As a general-interest reporter, you have to cram knowledge and then discard it to make room for the next story, and you have to move on.
But at a book reading in Greenwich Village last night, I was bracingly reminded why some stories you do just matter more, and stick to your guts. Most of my tenure was spent covering pop culture, which certainly is important to a lot of people, but is rarely life-or death.
Not so this story.
My first meeting & demonstration |
I just dug up a paper pocket calendar to find the date - November 6, 1989 - (right) that I first attended a weekly meeting of ACT UP - the AIDS Coalition To Unleash Power - which had formed in March 1987.
I had been assigned to write a longform piece by Rolling Stone. I think one of my editors, Susan Murcko, had brought in a clipping about the group from the Village Voice. Or maybe the Times.
I wanted to suss out who was who and what was what, and the best way was to attend the open, democratic, freewheeling, sometimes fractious, often cruise-y Monday night forum at New York's Gay & Lesbian Community Center at 208 West 13th Street. It was run by "facilitators" and everything was decided by majority vote, after kicking off with the request that any undercover cops identify themselves (none ever did).
The facilitator, Ann Northrop - a lesbian former debutante and TV news producer - described ACT UP to those in attendance as "a diverse, nonpartisan group of individuals united in anger and committed to direct action to end the AIDS crisis."
All true.
A few weeks earlier, in September, seven members of ACT UP had donned fake IDs and worn suits to infiltrate the New York Stock Exchange, chaining themselves to the VIP balcony and unveiling a banner saying "SELL WELLCOME," a reference to the pharma company Burroughs Wellcome which made the only approved AIDS drug at the time, and had priced it at $10,000 per patient per year. Meanwhile compariots outside staged a "die-in" blocking traffic. Many traders angrily screamed things like 'Die, faggots!' and 'Mace them!'Wall Street, Sept. 1989 |
But a few days later, Wellcome lowered the price of its drug by more than a third.
This -- was impressive.
It turned out that the leader of that action, Peter Staley, knew what would be impactful because he had worked on Wall Street as a closeted gay man and had been participating in ACT UP secretly until his t-cell count got so low that he quit to become a full-time activist.

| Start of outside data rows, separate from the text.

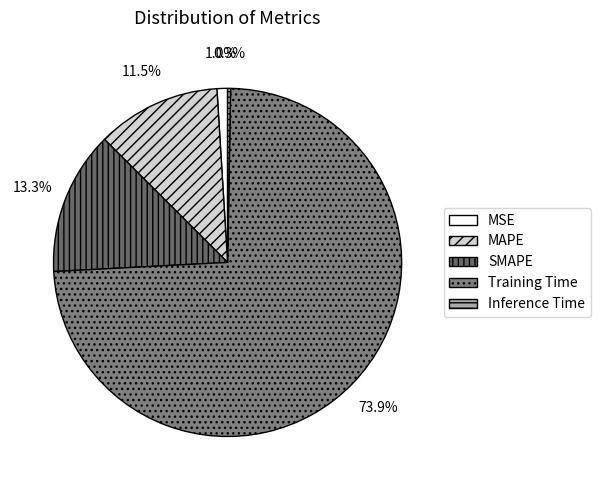

To the nearest percent, what percentage of the pie is Training Time?

74%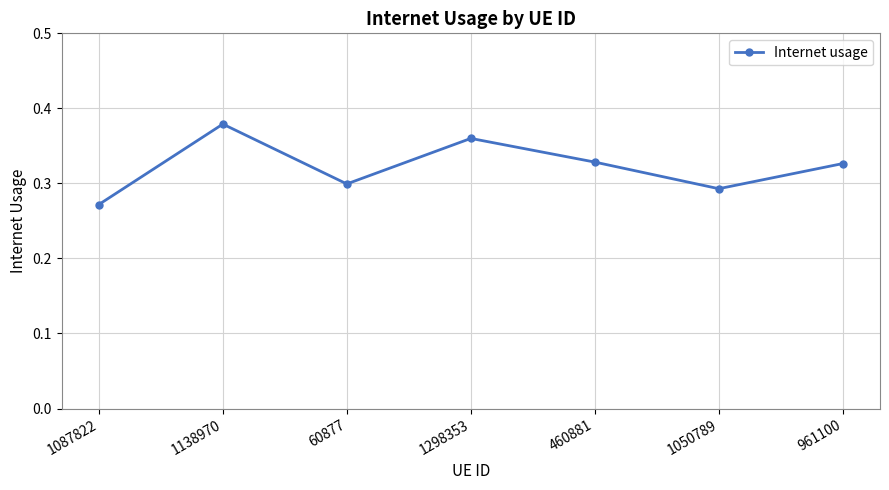

True or false: the data shows 0.1 at 1087822.

False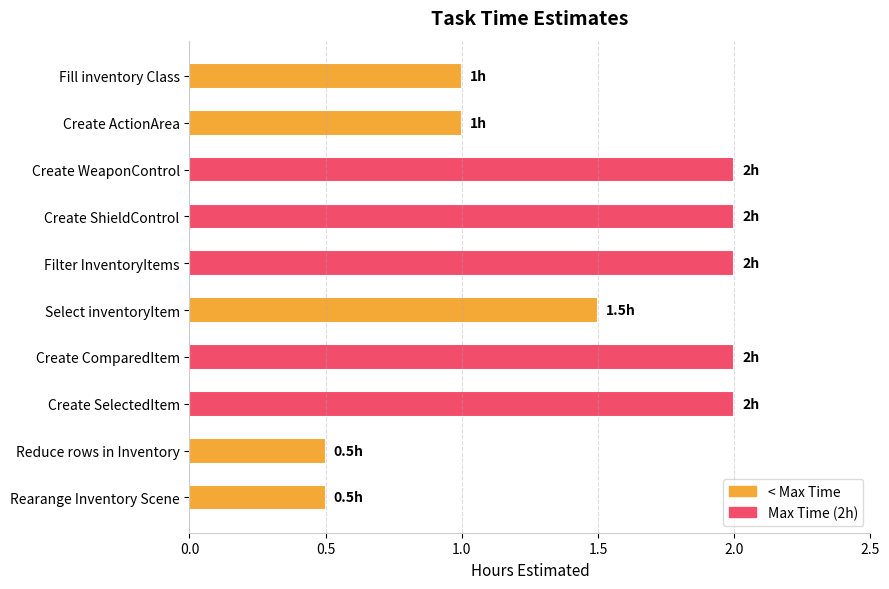

What is the difference between the second highest and second lowest values?

1.5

Staley was exactly my age - 28 - charismatic, impassioned, articulate - and in the fight of, and for, his life.
Just two days later, I attended my first demonstration, and my story was off and running.

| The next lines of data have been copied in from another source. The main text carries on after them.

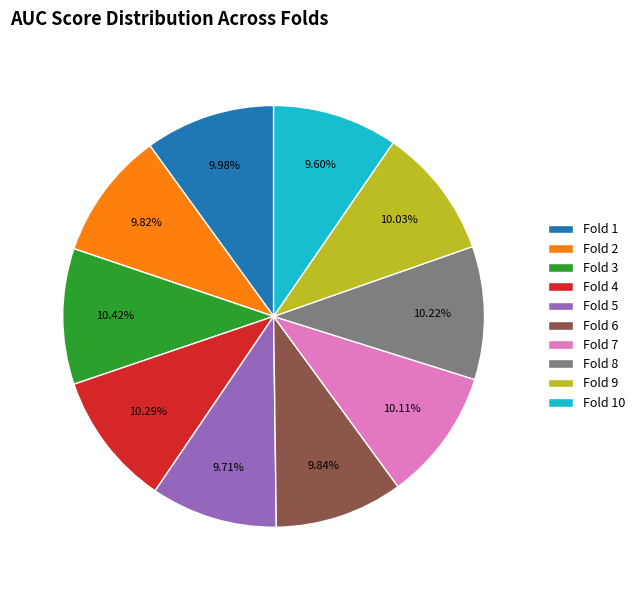

Do Fold 2 and Fold 5 together represent more than half of the pie?

No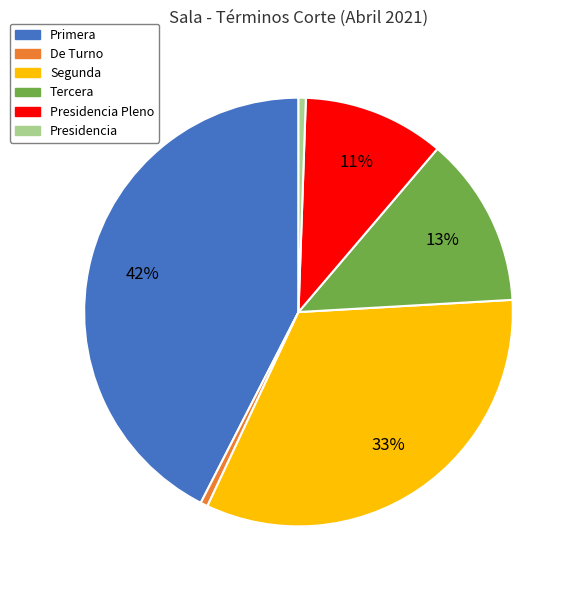

Is there any slice that represents more than half of the pie?

No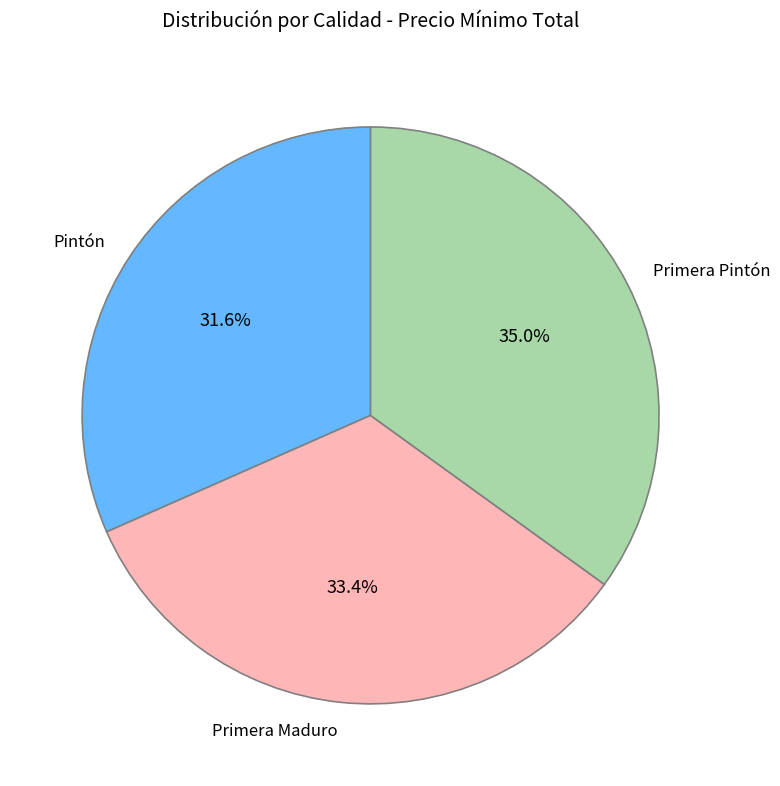

Is the sum of Primera Maduro and Primera Pintón greater than half?

Yes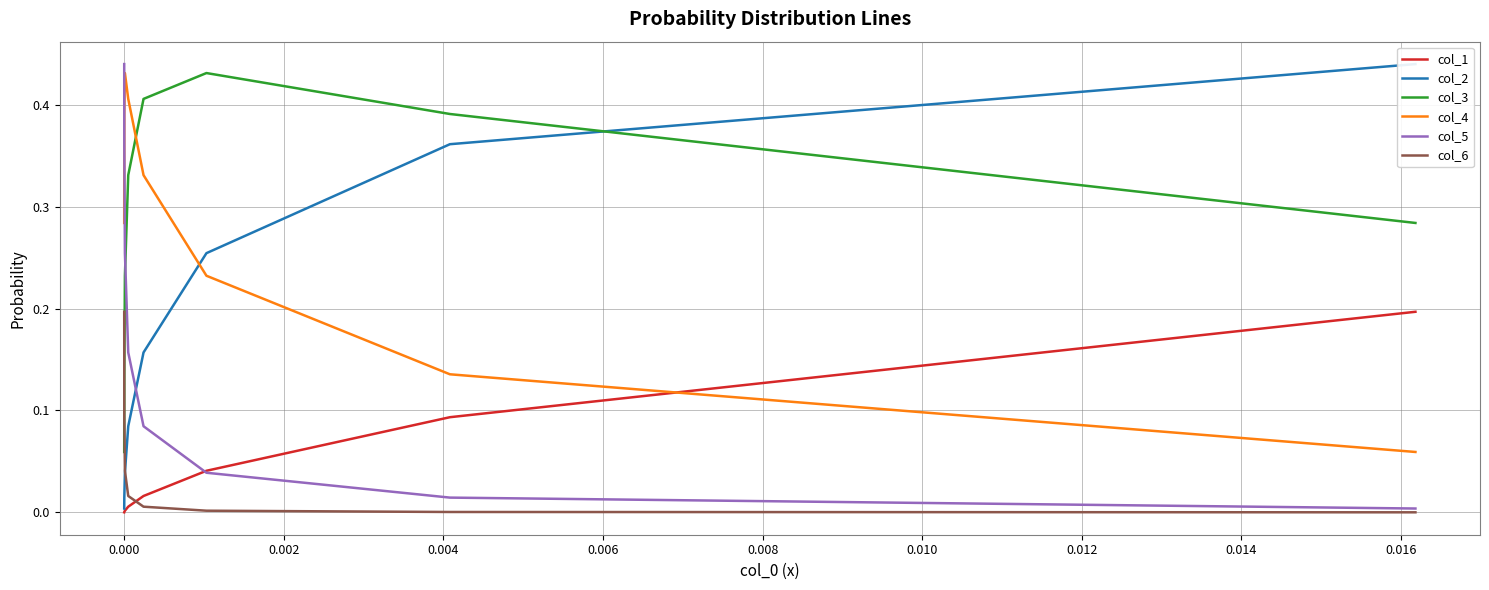

Count the number of categories in the chart.

8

A month later, I was with ACT UP inside St. Patrick's Day Cathedral for their choreographed "Stop The Church" interruption of mass led by Cardinal John J. O'Connor, who had opposed teaching of safe sex in schools and condom distribution. 4500 protesters showed up outside, and 111 were arrested.
The impact got muddied when, during communion, a renegade member threw a wafer angrily to the ground, which enabled critics - and President George H.W. Bush - to say they'd gone too far. But they of course got more publicity for it.
As I continued to report, I naturally found myself focusing on individuals -- most of them leaders, like co-founder playwright Larry Kramer, Staley, and Northrop, and Mark Harrington and Jim Eigo of the "Treatment and Data" committee, who were monitoring the status of medications and trials.
But I also found interesting Natasha Gray, a 25-year-old Bryn Mawr grad who hadn't known anyone with AIDS, who had gotten involved through the issue of housing for the homeless, many of whom were now becoming infected. Gray talked to me both about how empowering the group was in terms of self-education, but also about how she now was dreading losing her new friends to the illness. I decided to include her as a point of entry for readers like her.